Dr. Preston Wiley is a sports medicine physician in interested in “overuse injuries” in the Roger Jackson Sports Medicine centre at the UofC. He had a PhD student working on reducing pain associated with the bone spur. When I told him Robert was 12 when it happened he exclaimed—“Sever’s disease, it’s relatively common when boys are 12 and girls are 11”. http://kidshealth.org/parent/medical/bones/severs_disease.html# .

Sever’s disease is an acute injury to the growth plate at the site of insertion of the Achilles tendon. It comes on quickly, it will generate a bump, and the pain will go away in 1-2 years as the site heals up. Older athletes get bumps in the same area, but these are called “pump bumps” which alludes to the fact that ladies in high heels get them too.
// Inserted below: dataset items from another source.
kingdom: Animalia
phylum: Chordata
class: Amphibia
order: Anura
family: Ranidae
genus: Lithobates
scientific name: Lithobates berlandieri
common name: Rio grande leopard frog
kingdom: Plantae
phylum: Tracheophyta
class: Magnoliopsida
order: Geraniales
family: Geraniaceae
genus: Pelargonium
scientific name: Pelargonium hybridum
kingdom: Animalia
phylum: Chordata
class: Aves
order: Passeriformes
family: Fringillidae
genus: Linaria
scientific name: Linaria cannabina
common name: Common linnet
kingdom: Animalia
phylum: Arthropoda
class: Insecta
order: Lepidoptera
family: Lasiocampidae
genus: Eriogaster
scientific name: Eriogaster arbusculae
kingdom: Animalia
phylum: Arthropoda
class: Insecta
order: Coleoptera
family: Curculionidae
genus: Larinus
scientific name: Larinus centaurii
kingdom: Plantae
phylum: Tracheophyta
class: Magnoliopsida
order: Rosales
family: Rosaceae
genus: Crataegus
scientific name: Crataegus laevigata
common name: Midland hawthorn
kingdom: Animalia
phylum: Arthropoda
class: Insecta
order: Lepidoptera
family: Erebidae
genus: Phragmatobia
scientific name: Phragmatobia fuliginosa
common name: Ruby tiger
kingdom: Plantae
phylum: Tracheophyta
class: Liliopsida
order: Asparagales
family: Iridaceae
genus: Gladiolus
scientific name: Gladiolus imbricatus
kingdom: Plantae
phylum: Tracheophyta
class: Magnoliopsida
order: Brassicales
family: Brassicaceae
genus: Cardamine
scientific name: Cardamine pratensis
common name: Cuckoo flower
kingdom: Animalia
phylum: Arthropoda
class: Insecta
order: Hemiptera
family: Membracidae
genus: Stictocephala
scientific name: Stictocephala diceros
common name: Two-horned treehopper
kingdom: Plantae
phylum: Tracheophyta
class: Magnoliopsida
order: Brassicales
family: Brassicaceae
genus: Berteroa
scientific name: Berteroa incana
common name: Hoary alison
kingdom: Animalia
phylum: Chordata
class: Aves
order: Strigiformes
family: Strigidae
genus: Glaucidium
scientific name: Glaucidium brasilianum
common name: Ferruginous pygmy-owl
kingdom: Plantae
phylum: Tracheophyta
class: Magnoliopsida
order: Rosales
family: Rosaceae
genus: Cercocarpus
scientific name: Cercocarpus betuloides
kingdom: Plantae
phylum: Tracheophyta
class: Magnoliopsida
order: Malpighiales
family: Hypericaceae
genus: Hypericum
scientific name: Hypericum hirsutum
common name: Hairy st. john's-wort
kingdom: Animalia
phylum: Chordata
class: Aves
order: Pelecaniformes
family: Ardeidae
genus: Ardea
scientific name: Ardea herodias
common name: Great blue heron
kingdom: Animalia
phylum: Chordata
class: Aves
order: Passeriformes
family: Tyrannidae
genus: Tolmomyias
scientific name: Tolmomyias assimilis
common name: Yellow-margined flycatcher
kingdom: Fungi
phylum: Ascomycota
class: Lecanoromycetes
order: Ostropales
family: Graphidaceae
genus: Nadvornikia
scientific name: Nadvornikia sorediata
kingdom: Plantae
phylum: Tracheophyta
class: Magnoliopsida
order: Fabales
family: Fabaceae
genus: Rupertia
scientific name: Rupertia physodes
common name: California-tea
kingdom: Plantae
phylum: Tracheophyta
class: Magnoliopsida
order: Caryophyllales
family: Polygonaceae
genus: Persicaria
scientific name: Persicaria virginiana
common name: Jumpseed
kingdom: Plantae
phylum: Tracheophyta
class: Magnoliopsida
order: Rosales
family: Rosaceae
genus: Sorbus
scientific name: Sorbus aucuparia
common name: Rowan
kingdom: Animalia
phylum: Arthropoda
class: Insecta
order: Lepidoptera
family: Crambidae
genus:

This is more what the boot fitters are thinking of, in that it’s caused by a combination of tension on the tendon and rubbing of the insertion. So the bump might be from rubbing, but keep in mind it may be a growth plate injury, and in part it relates to tendon injury. Also, it isn’t usually bone. It’s usually scarring of the tendon.

So, the bump can be caused by more than one thing. I suggest that f there is acute pain when you are young, try to see a sports medicine physician. The standard pump bump is only alleviated by VERY active icing after your sport and reducing the rubbing. Get on the problem early and fast. Working through the pain in this case will only cause you more problems. Work on the boot fitting. Once the bump hardens and calcifies, there may not be much you can do about it. From our experience, naming them at least makes it more fun to have them.